Ninguna. Ninguna. Ninguna. Ninguna.

Cuando Vigilante admitió la verdad definitiva, sintió que la realidad volvía. Se deslizó de vuelta al cuerpo que Krug le había dado. Volvía a ser él mismo, tendido exhausto sobre un sofá, en una habitación oscura y extraña. Con un esfuerzo, miró a su lado. Allí estaba Krug, en el sofá contiguo. Los androides estaban cerca. Levántese. Despacio. ¿Puede andar? La derivación ha terminado. ¿La ha dado por terminada el señor Krug? ¿Levantarme? Levántese. Vigilante se irguió. Krug también se estaba poniendo en pie. Los ojos de Vigilante no se atrevían a cruzarse con los suyos. Krug parecía sombrío, agotado.
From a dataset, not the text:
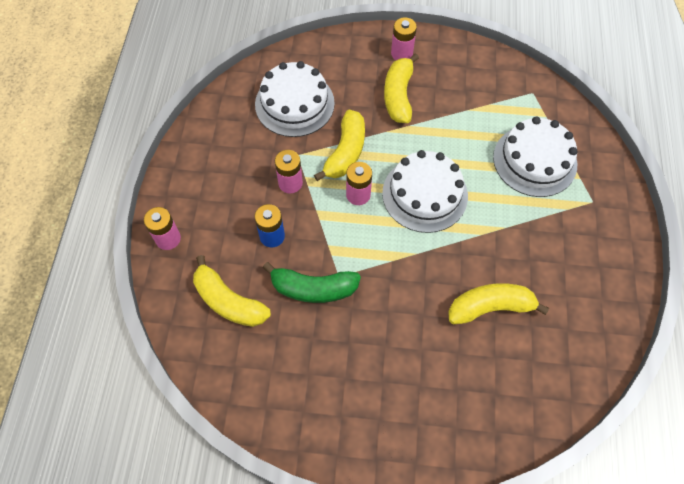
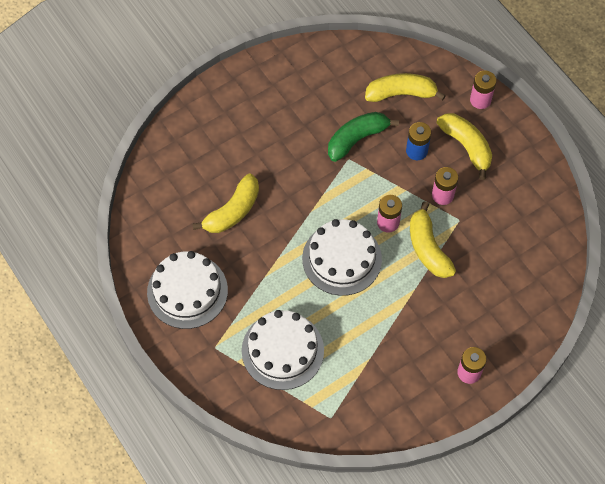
camera: 140 degrees right, 0 degrees up
white cake [255,61,335,137] -> white cake moved to [147,251,228,329]
yellow banana [384,53,419,123] -> yellow banana moved to [436,113,492,180]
Sin hablar, se dirigieron hacia la salida de la sala de derivación. Sin hablar, se acercaron al transmat. Sin hablar, saltaron juntos de vuelta al despacho de Krug.

Silencio.

Krug lo rompió.

—Incluso después de leer tu Biblia, no podía creerlo. La profundidad. La extensión. Pero ahora lo entiendo. ¡No teníais derecho! ¿Quién os dijo que me hicierais dios?